We must focus on reducing demand, now and in the future
Urgent and emergency care
In July there were 5,181 red (life threatening) calls to the ambulance service, 14.5% of all calls.
In July, an average of 167 immediately life-threatening calls were made each day, 4 fewer than in June and the fourth highest on record.
48.2% of red calls received an emergency response within eight minutes. This was 1.7 percentage points higher than in June.
Scheduled care
The number of overall patient pathways waiting to start treatment continues to rise. In June, the number increased from just over 787,900 to just over 791,500, the highest figure on record.
The number of pathways closed following the patient being informed they did not have cancer increased to 14,600.
Cancer performance increased against the 62 day target in June to 56.7%, compared to 55.4% the previous month.
Responding to the NHS performance statistics for June and July, director of the Welsh NHS Confederation Darren Hughes said:
“NHS leaders and frontline staff have become used to the levels of pressure we used to only see in the bleakest of winter months, throughout the year.
“Demand on the system remains exceptionally and consistently high, with the number of immediately life-threatening 999 calls to the ambulance service each day the fourth highest on record.

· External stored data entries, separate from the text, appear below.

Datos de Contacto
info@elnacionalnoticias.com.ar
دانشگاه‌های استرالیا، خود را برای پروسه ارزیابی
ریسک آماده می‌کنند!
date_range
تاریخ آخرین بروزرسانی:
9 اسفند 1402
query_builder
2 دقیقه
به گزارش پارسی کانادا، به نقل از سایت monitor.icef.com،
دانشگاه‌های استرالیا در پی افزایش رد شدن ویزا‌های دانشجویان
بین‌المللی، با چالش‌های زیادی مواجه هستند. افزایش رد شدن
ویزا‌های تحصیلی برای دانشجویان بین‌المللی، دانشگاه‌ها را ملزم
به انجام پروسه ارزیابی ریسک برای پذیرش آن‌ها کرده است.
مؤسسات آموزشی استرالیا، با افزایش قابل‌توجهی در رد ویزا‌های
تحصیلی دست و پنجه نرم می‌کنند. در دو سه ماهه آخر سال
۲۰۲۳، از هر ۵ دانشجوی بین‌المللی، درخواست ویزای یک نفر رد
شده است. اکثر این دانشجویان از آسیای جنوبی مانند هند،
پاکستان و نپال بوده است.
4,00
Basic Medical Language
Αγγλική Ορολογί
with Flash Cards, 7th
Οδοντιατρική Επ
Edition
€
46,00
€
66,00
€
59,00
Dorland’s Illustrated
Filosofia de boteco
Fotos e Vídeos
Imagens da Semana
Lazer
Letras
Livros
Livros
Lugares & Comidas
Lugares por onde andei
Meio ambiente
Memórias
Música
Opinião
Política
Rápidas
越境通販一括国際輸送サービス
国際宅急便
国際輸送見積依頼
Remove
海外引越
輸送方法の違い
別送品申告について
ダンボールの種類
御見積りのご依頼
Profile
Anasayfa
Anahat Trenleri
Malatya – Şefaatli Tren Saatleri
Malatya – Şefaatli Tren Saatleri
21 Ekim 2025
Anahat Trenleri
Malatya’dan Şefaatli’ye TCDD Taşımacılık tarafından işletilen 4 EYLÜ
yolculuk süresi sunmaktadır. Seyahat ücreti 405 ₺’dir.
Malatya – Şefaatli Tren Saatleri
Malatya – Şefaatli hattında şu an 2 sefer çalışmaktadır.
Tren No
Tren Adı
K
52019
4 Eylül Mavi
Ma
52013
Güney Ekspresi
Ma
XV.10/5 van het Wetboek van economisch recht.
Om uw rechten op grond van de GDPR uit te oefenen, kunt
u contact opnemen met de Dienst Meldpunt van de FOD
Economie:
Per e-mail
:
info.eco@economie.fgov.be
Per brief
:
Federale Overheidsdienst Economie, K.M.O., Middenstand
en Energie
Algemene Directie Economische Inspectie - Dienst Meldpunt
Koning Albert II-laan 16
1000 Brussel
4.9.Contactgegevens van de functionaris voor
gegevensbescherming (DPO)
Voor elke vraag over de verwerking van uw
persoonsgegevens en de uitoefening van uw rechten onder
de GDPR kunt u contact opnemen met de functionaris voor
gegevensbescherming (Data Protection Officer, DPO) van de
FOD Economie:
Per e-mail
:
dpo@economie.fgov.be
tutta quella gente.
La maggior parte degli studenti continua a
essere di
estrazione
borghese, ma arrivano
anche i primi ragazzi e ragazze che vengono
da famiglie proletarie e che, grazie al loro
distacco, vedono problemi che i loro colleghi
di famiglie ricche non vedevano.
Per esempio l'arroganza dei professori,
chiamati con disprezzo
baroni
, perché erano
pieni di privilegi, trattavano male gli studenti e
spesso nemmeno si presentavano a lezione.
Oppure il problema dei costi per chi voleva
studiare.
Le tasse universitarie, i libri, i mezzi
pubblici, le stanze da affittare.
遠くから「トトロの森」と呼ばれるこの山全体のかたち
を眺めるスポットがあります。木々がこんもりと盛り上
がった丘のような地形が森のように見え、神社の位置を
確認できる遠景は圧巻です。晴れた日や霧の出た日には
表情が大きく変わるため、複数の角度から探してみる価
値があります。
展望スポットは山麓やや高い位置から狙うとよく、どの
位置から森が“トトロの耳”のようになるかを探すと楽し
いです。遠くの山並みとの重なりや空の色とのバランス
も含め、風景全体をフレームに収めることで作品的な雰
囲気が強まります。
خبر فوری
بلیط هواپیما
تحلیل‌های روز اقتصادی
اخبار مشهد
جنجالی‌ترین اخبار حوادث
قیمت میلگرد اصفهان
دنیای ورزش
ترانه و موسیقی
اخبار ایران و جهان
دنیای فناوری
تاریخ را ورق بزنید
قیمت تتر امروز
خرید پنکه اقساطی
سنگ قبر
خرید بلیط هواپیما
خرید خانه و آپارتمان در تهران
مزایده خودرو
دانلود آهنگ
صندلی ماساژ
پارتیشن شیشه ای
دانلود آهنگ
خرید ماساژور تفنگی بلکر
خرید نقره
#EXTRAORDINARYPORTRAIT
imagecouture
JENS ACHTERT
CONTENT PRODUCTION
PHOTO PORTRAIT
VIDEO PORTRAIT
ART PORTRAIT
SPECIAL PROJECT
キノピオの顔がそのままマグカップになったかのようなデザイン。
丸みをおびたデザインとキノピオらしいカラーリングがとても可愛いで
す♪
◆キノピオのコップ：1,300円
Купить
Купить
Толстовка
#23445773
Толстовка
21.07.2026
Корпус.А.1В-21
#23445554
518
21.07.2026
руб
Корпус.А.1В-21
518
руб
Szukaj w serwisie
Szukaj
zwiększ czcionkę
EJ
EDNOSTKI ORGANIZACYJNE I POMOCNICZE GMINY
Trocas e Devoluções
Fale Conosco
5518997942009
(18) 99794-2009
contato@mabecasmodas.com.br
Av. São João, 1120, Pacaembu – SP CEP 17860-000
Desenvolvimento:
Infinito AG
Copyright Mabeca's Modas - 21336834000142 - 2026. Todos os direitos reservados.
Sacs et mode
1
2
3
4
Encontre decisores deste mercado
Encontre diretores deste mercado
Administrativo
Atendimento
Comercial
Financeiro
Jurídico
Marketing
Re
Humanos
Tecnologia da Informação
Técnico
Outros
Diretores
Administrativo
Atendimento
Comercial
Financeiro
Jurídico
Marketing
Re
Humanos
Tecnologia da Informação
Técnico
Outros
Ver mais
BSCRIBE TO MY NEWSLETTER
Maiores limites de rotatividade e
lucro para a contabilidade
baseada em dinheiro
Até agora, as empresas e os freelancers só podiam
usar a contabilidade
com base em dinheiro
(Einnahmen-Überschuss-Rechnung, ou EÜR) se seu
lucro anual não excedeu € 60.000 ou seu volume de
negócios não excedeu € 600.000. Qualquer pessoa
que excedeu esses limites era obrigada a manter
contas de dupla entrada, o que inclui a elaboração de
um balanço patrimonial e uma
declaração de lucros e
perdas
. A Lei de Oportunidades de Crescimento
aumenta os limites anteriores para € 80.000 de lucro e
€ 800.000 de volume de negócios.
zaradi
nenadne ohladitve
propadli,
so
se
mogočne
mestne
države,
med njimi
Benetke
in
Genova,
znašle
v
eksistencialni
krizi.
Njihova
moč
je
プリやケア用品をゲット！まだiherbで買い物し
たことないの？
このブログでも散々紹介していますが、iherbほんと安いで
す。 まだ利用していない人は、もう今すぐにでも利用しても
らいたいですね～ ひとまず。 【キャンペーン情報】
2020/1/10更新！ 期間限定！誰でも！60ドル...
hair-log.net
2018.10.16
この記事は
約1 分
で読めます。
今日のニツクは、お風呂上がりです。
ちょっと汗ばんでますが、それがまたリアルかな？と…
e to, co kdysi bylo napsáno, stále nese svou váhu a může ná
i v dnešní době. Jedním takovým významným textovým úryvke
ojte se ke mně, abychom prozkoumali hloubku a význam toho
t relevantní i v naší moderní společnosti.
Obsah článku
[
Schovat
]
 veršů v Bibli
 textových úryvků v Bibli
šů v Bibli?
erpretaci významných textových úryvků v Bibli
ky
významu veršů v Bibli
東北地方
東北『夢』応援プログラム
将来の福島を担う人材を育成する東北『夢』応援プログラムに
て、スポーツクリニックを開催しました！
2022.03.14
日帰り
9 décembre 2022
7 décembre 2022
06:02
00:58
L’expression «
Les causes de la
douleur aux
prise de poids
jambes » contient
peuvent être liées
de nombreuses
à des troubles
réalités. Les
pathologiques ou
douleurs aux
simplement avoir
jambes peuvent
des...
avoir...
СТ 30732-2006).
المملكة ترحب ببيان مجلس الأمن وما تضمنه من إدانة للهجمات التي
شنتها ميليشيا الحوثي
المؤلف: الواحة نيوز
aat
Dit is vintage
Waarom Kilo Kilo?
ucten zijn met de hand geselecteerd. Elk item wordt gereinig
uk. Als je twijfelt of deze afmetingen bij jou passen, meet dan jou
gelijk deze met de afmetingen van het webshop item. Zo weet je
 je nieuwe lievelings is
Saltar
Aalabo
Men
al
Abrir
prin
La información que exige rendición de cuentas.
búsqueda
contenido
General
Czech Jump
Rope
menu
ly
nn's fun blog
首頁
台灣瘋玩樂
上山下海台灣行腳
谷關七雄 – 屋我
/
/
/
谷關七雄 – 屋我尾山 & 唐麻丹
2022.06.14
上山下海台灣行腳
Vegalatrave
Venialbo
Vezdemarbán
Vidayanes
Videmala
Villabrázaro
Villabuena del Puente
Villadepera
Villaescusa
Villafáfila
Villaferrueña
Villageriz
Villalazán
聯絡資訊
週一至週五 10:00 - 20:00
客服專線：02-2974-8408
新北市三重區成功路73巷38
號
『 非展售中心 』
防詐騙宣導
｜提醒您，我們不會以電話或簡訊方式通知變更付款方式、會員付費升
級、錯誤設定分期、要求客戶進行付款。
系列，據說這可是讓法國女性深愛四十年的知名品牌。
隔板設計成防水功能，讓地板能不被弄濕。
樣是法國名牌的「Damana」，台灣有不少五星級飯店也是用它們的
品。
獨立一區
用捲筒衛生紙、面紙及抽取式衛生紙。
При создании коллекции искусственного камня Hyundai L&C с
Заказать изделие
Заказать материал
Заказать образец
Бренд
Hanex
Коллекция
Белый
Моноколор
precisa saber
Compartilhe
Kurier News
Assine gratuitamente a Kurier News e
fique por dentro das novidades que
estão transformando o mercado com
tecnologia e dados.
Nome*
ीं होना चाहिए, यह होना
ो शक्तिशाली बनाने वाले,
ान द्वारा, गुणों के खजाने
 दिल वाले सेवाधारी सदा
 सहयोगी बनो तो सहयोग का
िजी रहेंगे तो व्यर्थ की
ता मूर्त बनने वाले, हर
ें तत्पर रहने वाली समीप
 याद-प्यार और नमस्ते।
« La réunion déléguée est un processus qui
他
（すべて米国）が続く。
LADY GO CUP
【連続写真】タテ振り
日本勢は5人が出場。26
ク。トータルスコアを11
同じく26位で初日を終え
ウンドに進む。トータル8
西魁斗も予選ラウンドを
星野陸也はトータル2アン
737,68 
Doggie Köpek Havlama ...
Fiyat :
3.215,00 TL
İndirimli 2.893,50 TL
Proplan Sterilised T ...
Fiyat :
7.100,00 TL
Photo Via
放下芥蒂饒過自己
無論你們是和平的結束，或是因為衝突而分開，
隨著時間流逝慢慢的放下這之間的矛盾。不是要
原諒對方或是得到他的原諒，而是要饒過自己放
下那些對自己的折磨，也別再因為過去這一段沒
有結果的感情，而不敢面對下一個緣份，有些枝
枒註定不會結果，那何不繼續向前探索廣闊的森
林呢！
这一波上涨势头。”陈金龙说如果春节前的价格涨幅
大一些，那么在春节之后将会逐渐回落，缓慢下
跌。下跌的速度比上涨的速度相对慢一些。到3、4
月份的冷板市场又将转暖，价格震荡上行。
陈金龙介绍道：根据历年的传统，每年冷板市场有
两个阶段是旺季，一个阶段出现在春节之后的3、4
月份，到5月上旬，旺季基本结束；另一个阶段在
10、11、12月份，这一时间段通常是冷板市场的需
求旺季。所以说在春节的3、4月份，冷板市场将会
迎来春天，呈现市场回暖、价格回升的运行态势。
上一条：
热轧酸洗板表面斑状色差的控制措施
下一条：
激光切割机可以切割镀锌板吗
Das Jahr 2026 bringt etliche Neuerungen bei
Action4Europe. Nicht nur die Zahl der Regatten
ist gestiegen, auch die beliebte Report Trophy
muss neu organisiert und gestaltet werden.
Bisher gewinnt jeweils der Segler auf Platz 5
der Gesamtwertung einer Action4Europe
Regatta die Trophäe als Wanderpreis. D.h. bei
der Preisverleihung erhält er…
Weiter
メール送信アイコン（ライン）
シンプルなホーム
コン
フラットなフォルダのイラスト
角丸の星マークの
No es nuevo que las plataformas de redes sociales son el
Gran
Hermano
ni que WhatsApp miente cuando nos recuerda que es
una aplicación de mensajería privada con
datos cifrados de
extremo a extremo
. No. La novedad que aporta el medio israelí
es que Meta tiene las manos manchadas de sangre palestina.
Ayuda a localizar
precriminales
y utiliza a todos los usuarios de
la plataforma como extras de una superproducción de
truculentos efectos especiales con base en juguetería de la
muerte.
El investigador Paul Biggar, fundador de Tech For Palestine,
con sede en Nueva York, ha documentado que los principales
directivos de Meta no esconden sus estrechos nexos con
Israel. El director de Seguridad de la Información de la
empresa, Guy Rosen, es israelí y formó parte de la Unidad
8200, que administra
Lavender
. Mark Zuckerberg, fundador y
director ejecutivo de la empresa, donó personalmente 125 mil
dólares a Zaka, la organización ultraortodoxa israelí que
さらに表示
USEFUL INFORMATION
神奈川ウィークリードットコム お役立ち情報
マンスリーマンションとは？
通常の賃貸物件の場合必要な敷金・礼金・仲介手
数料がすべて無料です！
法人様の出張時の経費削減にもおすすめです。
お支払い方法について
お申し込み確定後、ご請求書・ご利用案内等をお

“What these statistics don’t show is the whole-system picture – the pressures across primary care, community care, mental health services and social care. The ability to discharge medically fit patients from hospital remains a huge challenge for all health boards due to the immense pressures in social care, despite best efforts in joint working with local authority partners. Unless there is more sustainable investment in social care, this will remain the case.
“Earlier this week, we called for the new First Minister to prioritise improving the future health of the population across all government departments, and how we transform services to meet changing needs, as she determines the Welsh Government’s priorities for the next 18 months.
“The NHS cannot deliver effectively for all patients when things continue to run so hot. Unless we move away from siloes and short-termism and move towards a collaborative, long-term planning approach, demand on health and care services will continue to grow unsustainably.
“We need commitments from governments to longer term thinking, including focusing on prevention, shifting more care into the community, capital investment to make NHS estates more efficient and ringfenced investment so social care staff can have parity of pay. Without this, we cannot expect to see the meaningful change we all want to see.”